> Activity
Please output exactly the lines that run from the line with "nose: (385, 796)" through the final line of the data, inclusive, and nothing more.
Entries provided Start Marker
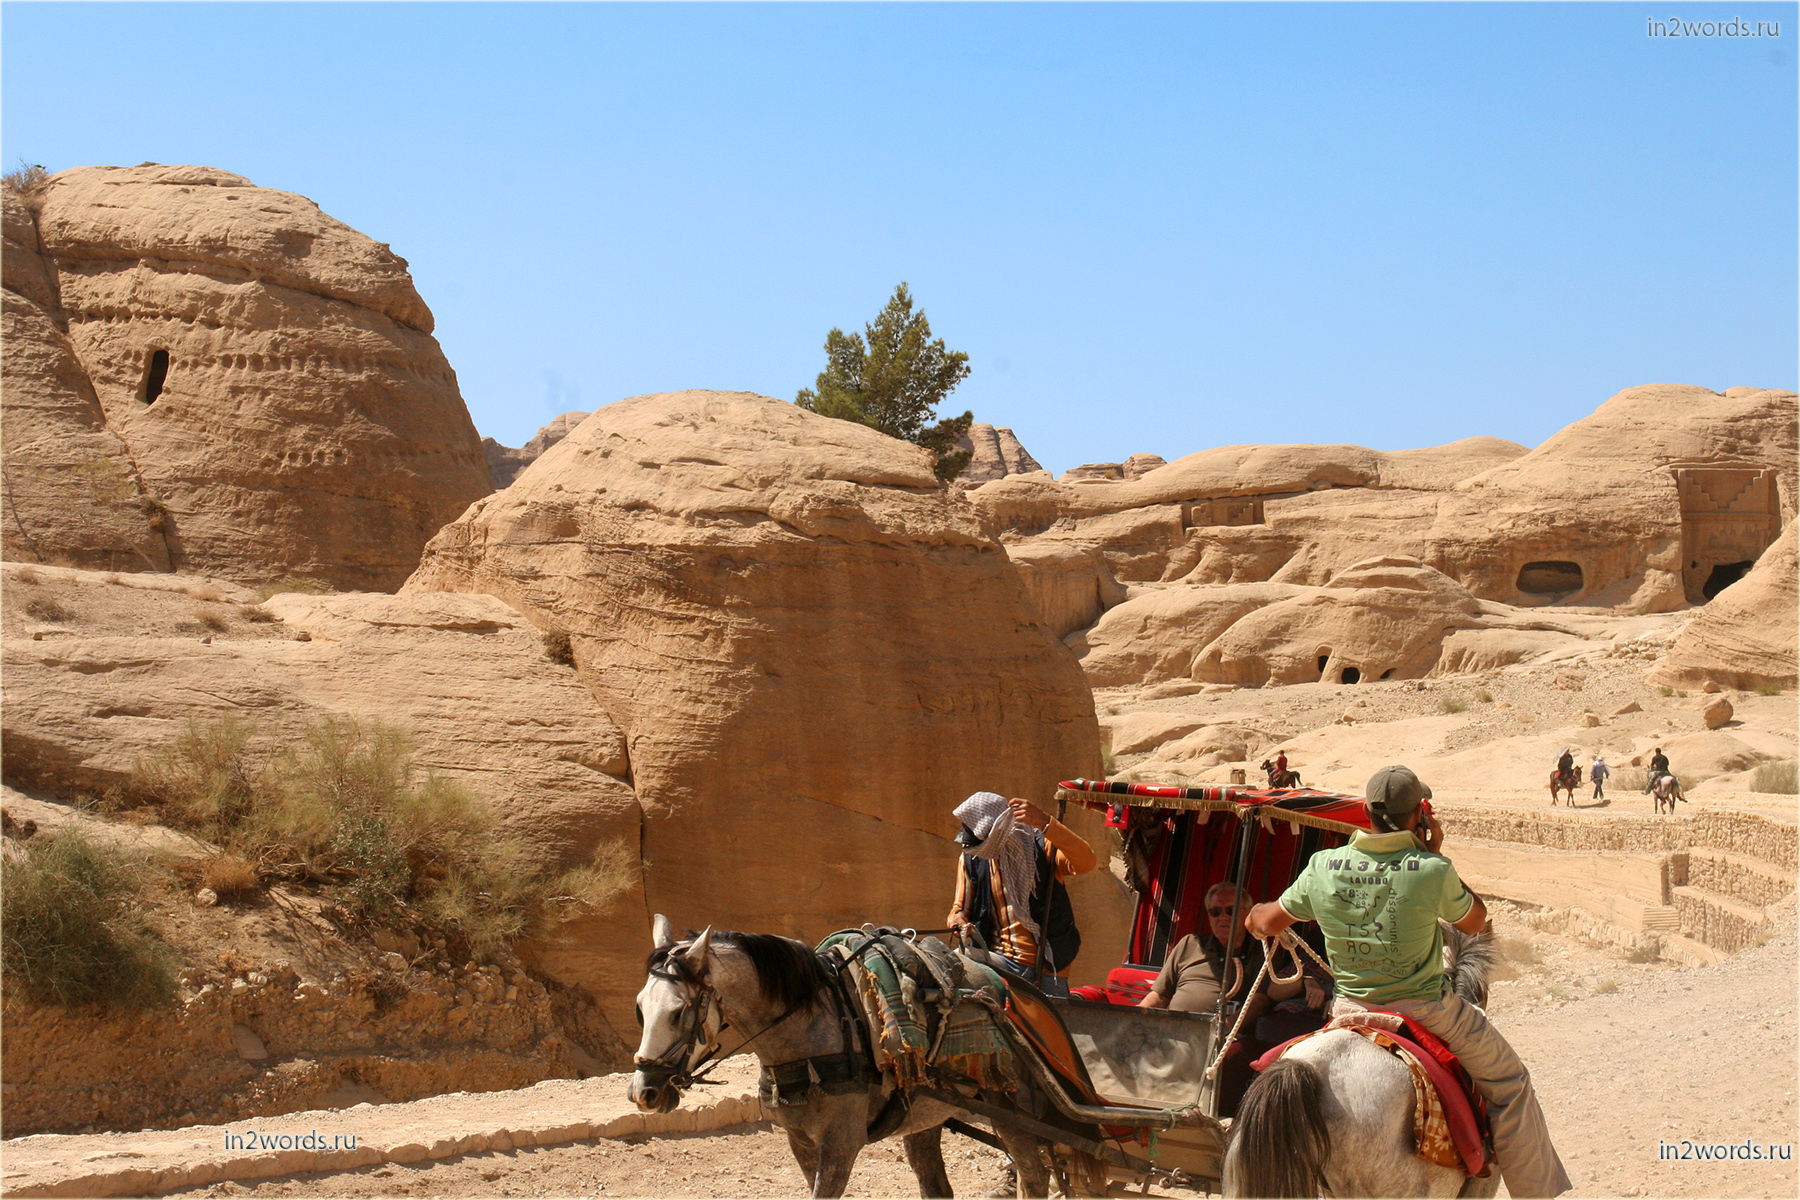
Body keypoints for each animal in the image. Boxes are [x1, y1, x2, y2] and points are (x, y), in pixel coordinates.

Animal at [633, 913, 1058, 1194]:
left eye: (678, 1011)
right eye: (639, 1008)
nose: (643, 1093)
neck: (808, 1034)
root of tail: (1010, 989)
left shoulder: (841, 1143)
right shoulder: (800, 1140)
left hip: (1012, 1110)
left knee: (1034, 1178)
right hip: (926, 1115)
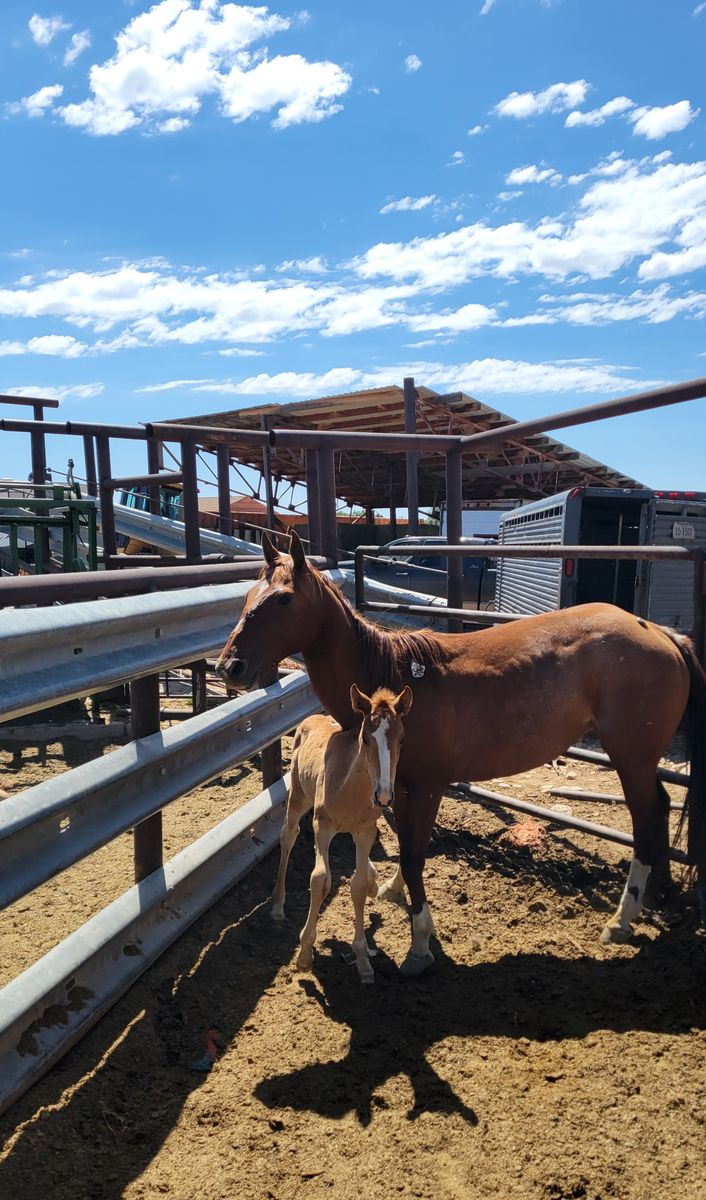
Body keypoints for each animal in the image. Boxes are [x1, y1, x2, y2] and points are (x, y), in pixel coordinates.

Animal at [272, 683, 412, 983]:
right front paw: (304, 953)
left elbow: (357, 886)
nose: (385, 796)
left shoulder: (365, 831)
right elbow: (320, 880)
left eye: (402, 739)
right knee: (288, 835)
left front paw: (363, 961)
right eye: (366, 738)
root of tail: (313, 718)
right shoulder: (322, 826)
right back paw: (277, 905)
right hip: (299, 795)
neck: (352, 787)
Entries provided End Marker
> Your response
nose: (385, 796)
left shoulder: (365, 831)
right elbow: (320, 880)
left eye: (402, 739)
right knee: (288, 835)
left front paw: (363, 961)
right eye: (366, 738)
root of tail: (313, 718)
right shoulder: (322, 826)
right back paw: (277, 905)
right hip: (299, 795)
neck: (352, 787)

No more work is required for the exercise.